The news here is pretty good. Virtually all the methods can be adequately controlled with a 13.5s control rule with 3 control measurements.

Judging these methods by the Biologic-based requirements, however, is a different story:

qcapp56f5

With the Biologic-based requirements, the options for QC are limited. Even with a full set of "Westgard Rules" and 3 controls, it doesn't look like adequate analytical quality assurance can be achieved (this is an OPSpecs chart for 90% AQA). While any control procedure could be used with WBC, there is no procedure that will work for PLT, HGB, or HCT.

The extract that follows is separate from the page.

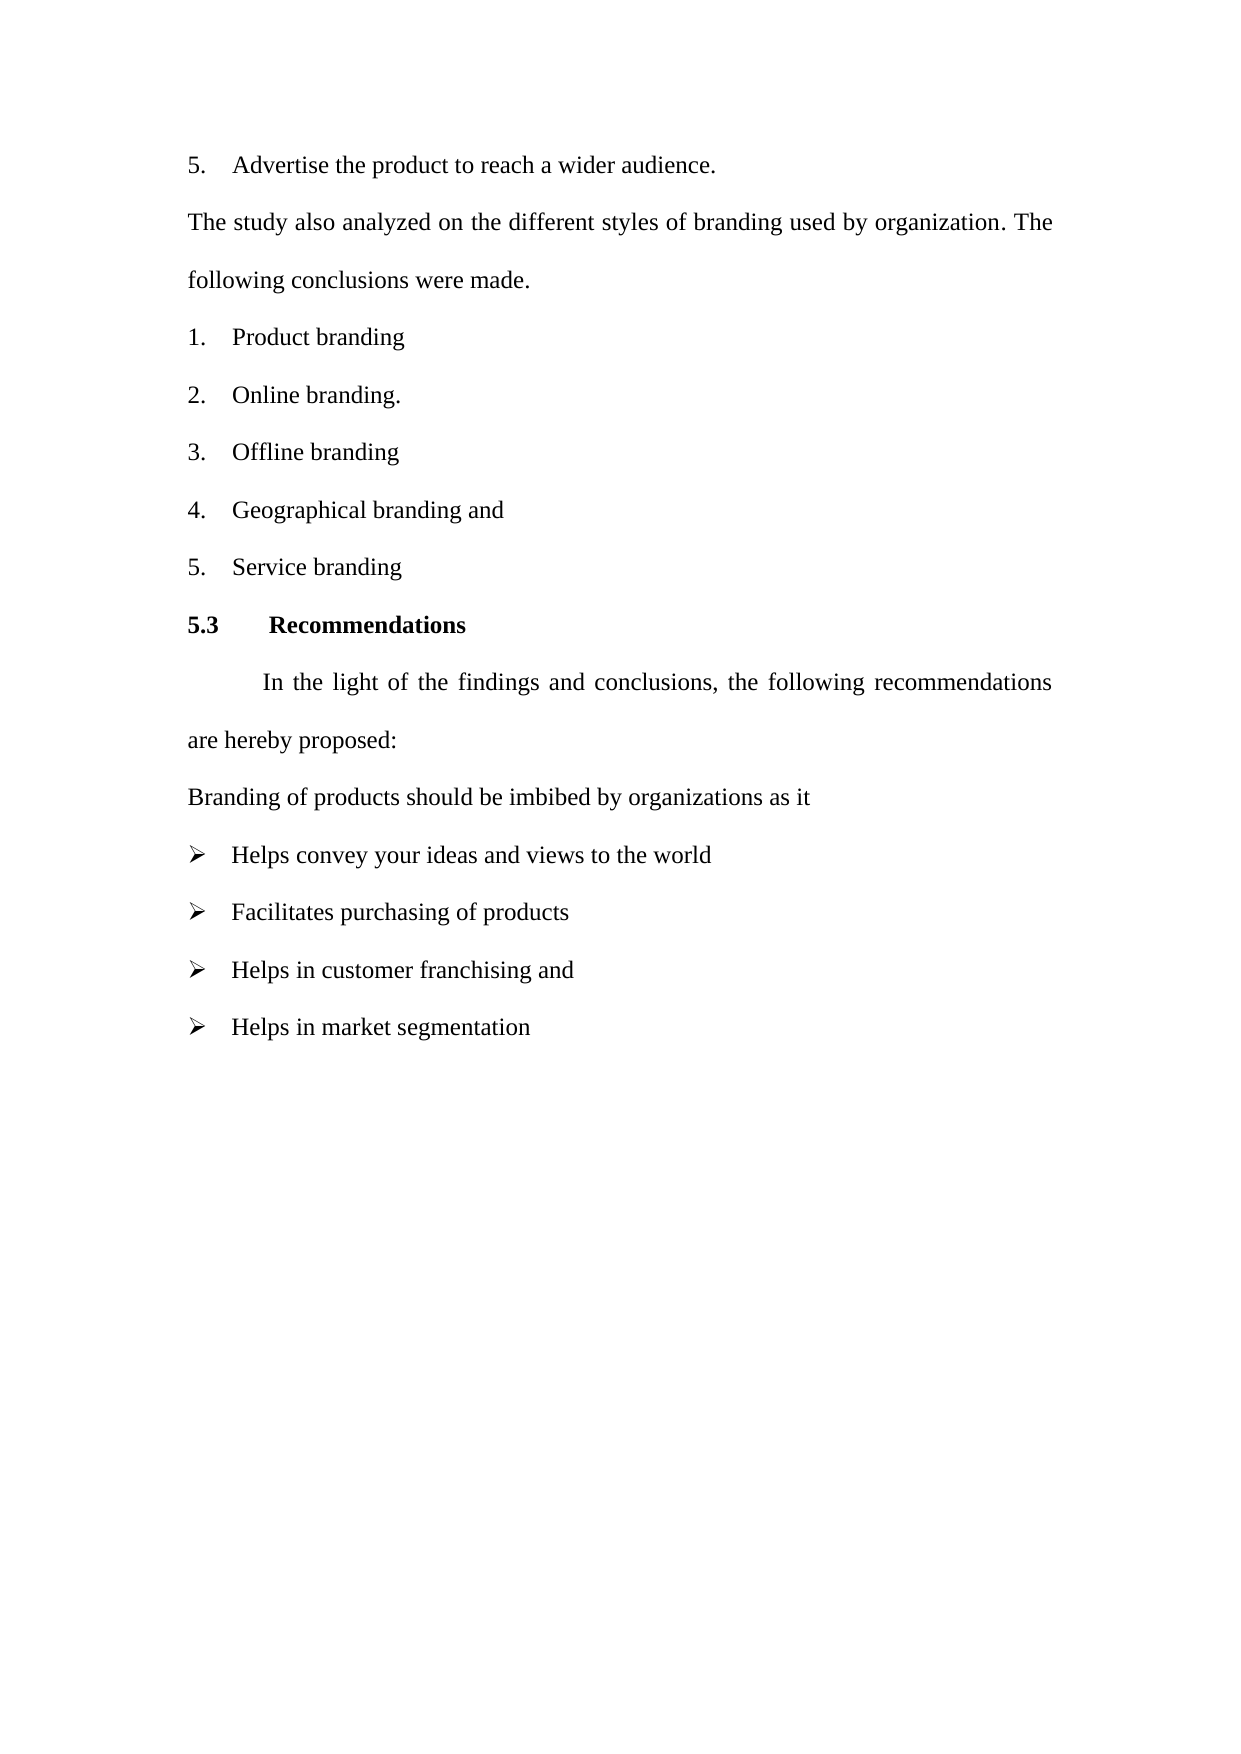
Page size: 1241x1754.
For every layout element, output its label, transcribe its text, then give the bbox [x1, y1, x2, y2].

Finally, let's look at the choices available for QC of the differential parameters:

qcapp56f6

The wide range of performance means a wide range of control options. For Basophil and Neutrophil, very wide limits can be used - as wide as 3.5s with 3 controls. However, Eosinophile would probably require a set of "Westgard Rules" with 3 controls. Lymphocyte and Monocyte cannot be adequately controlled to 90% AQA.

Conclusions

This study answers one question about the Sigma-metric performance of hematology parameters in the laboratory. However, it raises several other questions: what is the best quality requirement to use? In this case, the laboratory chose to use tighter, biologic-based quality requirements. However, laboratories in the US might prefer to use the CLIA requirements instead. But once that question is answered, the next question arises: how to select a QC procedure on a multitest instrument when the analytes have widely divergent peformance?

In a second discussion of this study, we'll make greater use of EZ Rules 3 to explore in depth the different options for quality requirements and QC procedures for these analytes.